As entrevistas para escolher o novo secretário-geral da ONU começaram em Nova York. Quatro pessoas disputam o posto máximo da Organização das Nações Unidas. O atual líder, António Guterres, de Portugal, está no fim de seu segundo mandato. Assim, ele deixará o cargo ainda este ano. O Brasil defende que uma mulher da América Latina assuma a liderança da entidade.
Candidatos ao posto de novo secretário-geral da ONU
Nesta terça-feira, a sede da ONU em Nova York iniciou as sabatinas. Os candidatos apresentam suas propostas e visões para os próximos anos. Primeiramente, o português António Guterres, que comanda a organização, está no último ano de seu segundo mandato. Dessa forma, o cargo ficará vago no fim deste ano. Quatro nomes estão na disputa pelo posto de novo secretário-geral da ONU:
Leia também
- Michelle Bachelet, ex-presidente do Chile.
- Rafael Grossi, diplomata argentino e diretor-geral da Agência Internacional de Energia Atômica.

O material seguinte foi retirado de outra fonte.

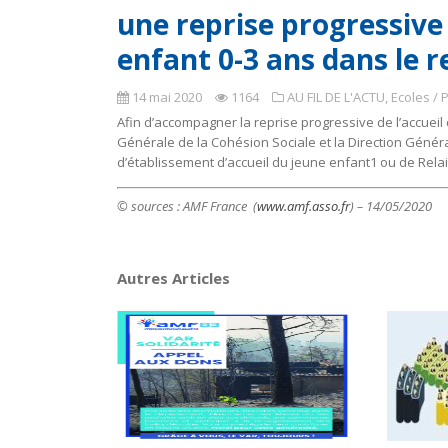
une reprise progressive
enfant 0-3 ans dans le r
14 mai 2020
1164
AU FIL DE L'ACTU
,
Ecoles / 
Afin d’accompagner la reprise progressive de l’accueil 
Générale de la Cohésion Sociale et la Direction Généra
d’établissement d’accueil du jeune enfant1 ou de Relais
© sources : AMF France (
www.amf.asso.fr
) – 14/05/2020
Autres Articles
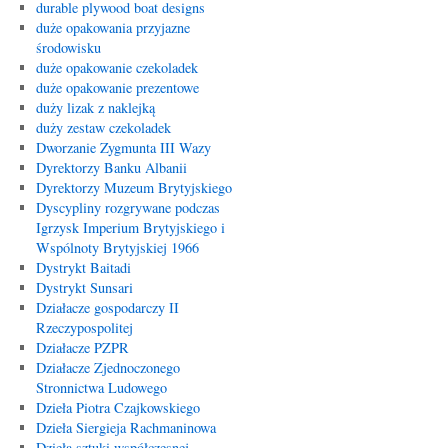
durable plywood boat designs
duże opakowania przyjazne
środowisku
duże opakowanie czekoladek
duże opakowanie prezentowe
duży lizak z naklejką
duży zestaw czekoladek
Dworzanie Zygmunta III Wazy
Dyrektorzy Banku Albanii
Dyrektorzy Muzeum Brytyjskiego
Dyscypliny rozgrywane podczas
Igrzysk Imperium Brytyjskiego i
Wspólnoty Brytyjskiej 1966
Dystrykt Baitadi
Dystrykt Sunsari
Działacze gospodarczy II
Rzeczypospolitej
Działacze PZPR
Działacze Zjednoczonego
Stronnictwa Ludowego
Dzieła Piotra Czajkowskiego
Dzieła Siergieja Rachmaninowa
Dzieła sztuki współczesnej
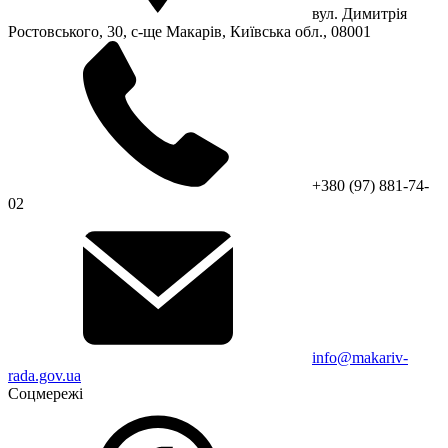
вул. Димитрія
Ростовського, 30, с-ще Макарів, Київська обл., 08001
+380 (97) 881-74-
02
info@makariv-
rada.gov.ua
Соцмережі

- Rebeca Grynspan, ex-vice-presidente da Costa Rica.
- Macky Sall, ex-presidente do Senegal.
A ONU, em seus 80 anos de existência, já teve nove secretários-gerais. Todos foram homens. No entanto, a própria organização reconhece a crescente pressão para que uma mulher assuma a liderança. Apesar disso, não há garantia de que isso aconteça.

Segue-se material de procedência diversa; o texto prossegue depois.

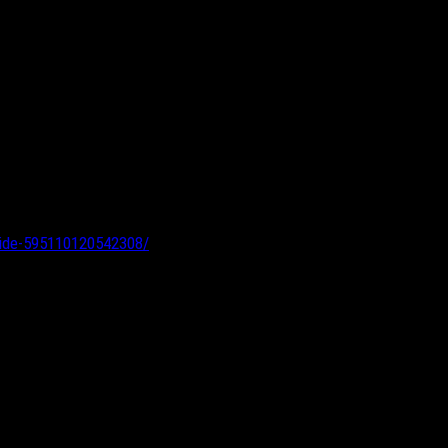
κδοση)
ide-595110120542308/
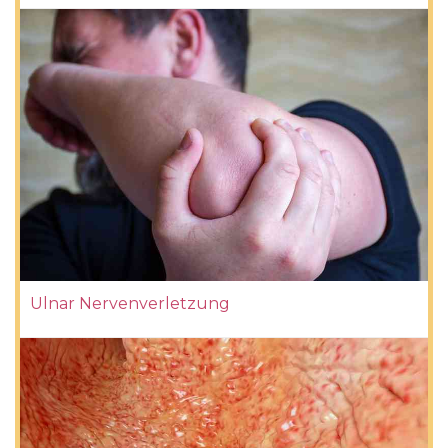
Ulnar Nervenverletzung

O apoio do Brasil para o próximo secretário-geral da ONU
Desde o ano passado, o Brasil vem defendendo uma mudança na liderança da ONU. O país quer que um cidadão latino-americano seja eleito. Além disso, o Brasil sustenta a ideia de que uma mulher deve ser a escolhida. O governo brasileiro buscou o apoio da Comunidade dos Estados Latino-Americanos e Caribenhos (Celac) para esta proposta.
Nesse sentido, em fevereiro, o Brasil formalizou seu apoio à candidatura de Michelle Bachelet. Ela é ex-presidente do Chile e já trabalhou como alta comissária das Nações Unidas para os Direitos Humanos. Também foi diretora-executiva da ONU Mulheres. O Ministério das Relações Exteriores, o Itamaraty, divulgou um comunicado. Nele, afirmou que Michelle Bachelet tem “capacidade de facilitar o diálogo” e experiência em “processos políticos complexos”. O ministério também destacou seu “compromisso com os valores fundamentais das Nações Unidas”.
O Itamaraty vê a candidatura de Bachelet como uma chance de dar à ONU uma liderança com experiência comprovada. Além disso, ela possui legitimidade internacional e vocação para o serviço público. O ministério acredita que sua liderança contribuirá para os propósitos da Carta das Nações Unidas. Consequentemente, o perfil oficial do ministério nas redes sociais tem compartilhado as publicações de Michelle Bachelet. Elas mostram suas ideias para a ONU.
O papel do secretário-geral da ONU
O secretário-geral da ONU tem diversas responsabilidades. Por exemplo, ele lidera o secretariado da ONU e todas as operações globais. Adicionalmente, ele leva ao Conselho de Segurança questões que podem ameaçar a paz no mundo. Ele também atua como mediador, defensor e porta-voz em crises globais. Finalmente, ele implementa as decisões tomadas pelos países membros.
A visão de Lula para a ONU
O presidente Luiz Inácio Lula da Silva tem falado sobre a necessidade de mudanças na ONU. De fato, em seus discursos, tanto no Brasil quanto fora, ele defende uma reforma na estrutura da organização. Isso significa que ele busca um sistema mais democrático e representativo. Além disso, Lula frequentemente ressalta a importância de fortalecer o multilateralismo. Ele acredita que a ONU precisa se adaptar aos desafios atuais do mundo. Dessa forma, a organização pode ser mais eficaz na busca por paz e desenvolvimento global.